U.S. crude intraday performance
Analysts cautioned against pinning the surge on any one headline, or even the Saudi arrests alone. Instead, they said a growing cloud of geopolitical uncertainty was unleashing animal spirits in an already bullish market.
"You can grab all sorts of different headlines when you have a runaway market, and this is a runaway market right now," said Tom Kloza, global head of energy analysis at Oil Price Information Service.
In this kind of environment, "people throw caution to the wind, and this is like the grand finale of fireworks," he said.
On Monday, Nigeria's oil minister signaled his country might be ready to contribute to OPEC-led output cuts to help bolster the market. OPEC has aimed to keep 1.8 million barrels a day off the market this year to shrink brimming global crude stockpiles.
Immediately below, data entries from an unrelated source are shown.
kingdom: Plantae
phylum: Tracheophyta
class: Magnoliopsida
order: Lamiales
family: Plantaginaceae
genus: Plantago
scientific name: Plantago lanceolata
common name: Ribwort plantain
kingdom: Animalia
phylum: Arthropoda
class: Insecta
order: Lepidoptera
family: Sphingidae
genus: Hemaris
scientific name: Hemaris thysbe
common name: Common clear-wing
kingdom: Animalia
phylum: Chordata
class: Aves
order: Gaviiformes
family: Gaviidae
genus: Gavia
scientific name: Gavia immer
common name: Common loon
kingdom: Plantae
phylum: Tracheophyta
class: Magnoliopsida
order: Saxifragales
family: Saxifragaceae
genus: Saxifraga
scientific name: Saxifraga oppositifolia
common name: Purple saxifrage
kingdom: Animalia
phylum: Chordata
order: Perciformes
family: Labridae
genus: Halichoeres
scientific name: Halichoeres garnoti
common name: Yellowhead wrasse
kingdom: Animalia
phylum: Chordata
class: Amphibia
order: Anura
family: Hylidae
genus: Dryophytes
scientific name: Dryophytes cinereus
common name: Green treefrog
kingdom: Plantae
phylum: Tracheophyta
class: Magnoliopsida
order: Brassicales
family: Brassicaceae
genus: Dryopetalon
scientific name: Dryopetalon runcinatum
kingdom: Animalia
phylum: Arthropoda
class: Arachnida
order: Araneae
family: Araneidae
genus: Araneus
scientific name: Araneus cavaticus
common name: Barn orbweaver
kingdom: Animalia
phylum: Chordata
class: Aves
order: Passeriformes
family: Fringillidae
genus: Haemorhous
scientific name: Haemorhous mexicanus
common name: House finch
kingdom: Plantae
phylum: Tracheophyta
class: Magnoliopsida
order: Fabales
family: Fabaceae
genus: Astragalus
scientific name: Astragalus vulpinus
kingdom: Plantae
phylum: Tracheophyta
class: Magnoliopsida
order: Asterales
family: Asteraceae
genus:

Nigeria, OPEC'a biggest African producer, was exempt because a wave of attacks sidelined much of its oil supply last year.
"We're in a bullish phase, so any kind of comment like this, the market seems to be reacting strongly to," said John Kilduff, founding partner at energy hedge fund Again Capital.
Andy Lipow, president of Lipow Oil Associates, also noted that the Niger Delta Avengers, the group behind energy sector sabotage in Nigeria, backed out of a ceasefire on Friday.
The firing of a rocket from Yemen toward the Saudi capital of Riyadh this weekend added fuel to the fire, he said. Saudi Arabia is waging a war against Iran-supported rebels in Yemen.
The resignation of Lebanese Prime Minister Saad al-Harri, who called out the destabilizing Iranian influence in his country is also a sign of escalating tensions between Sunni Muslim Saudi Arabia and Shiite-controlled Iran, Lipow added.
"I think [the rally is] just continued follow through on the geopolitical unease that's now filtering through the market," he told CNBC.
In recent weeks, oil prices have been bolstered by a conflict between Iraqi Kurds and the central government in Baghdad that has disrupted supplies, as well as U.S. President Donald Trump's refusal to certify a deal with Iran that lifted sanctions on the nation's energy sector last year.
Signs of stronger demand and declining crude inventories has also boosted prices.
Oil prices are more likely to rise toward $70 a barrel than fall back toward $50 a barrel, Roberto Friedlander, head of energy trading at Seaport Global Securities, wrote in a morning briefing on Monday. He views the events in Saudi Arabia over the weekend as a sign that Crown Prince Mohammad bin Salman is consolidating power as he seeks to reshape the economy, a project that requires the Saudis to keep oil prices near current levels.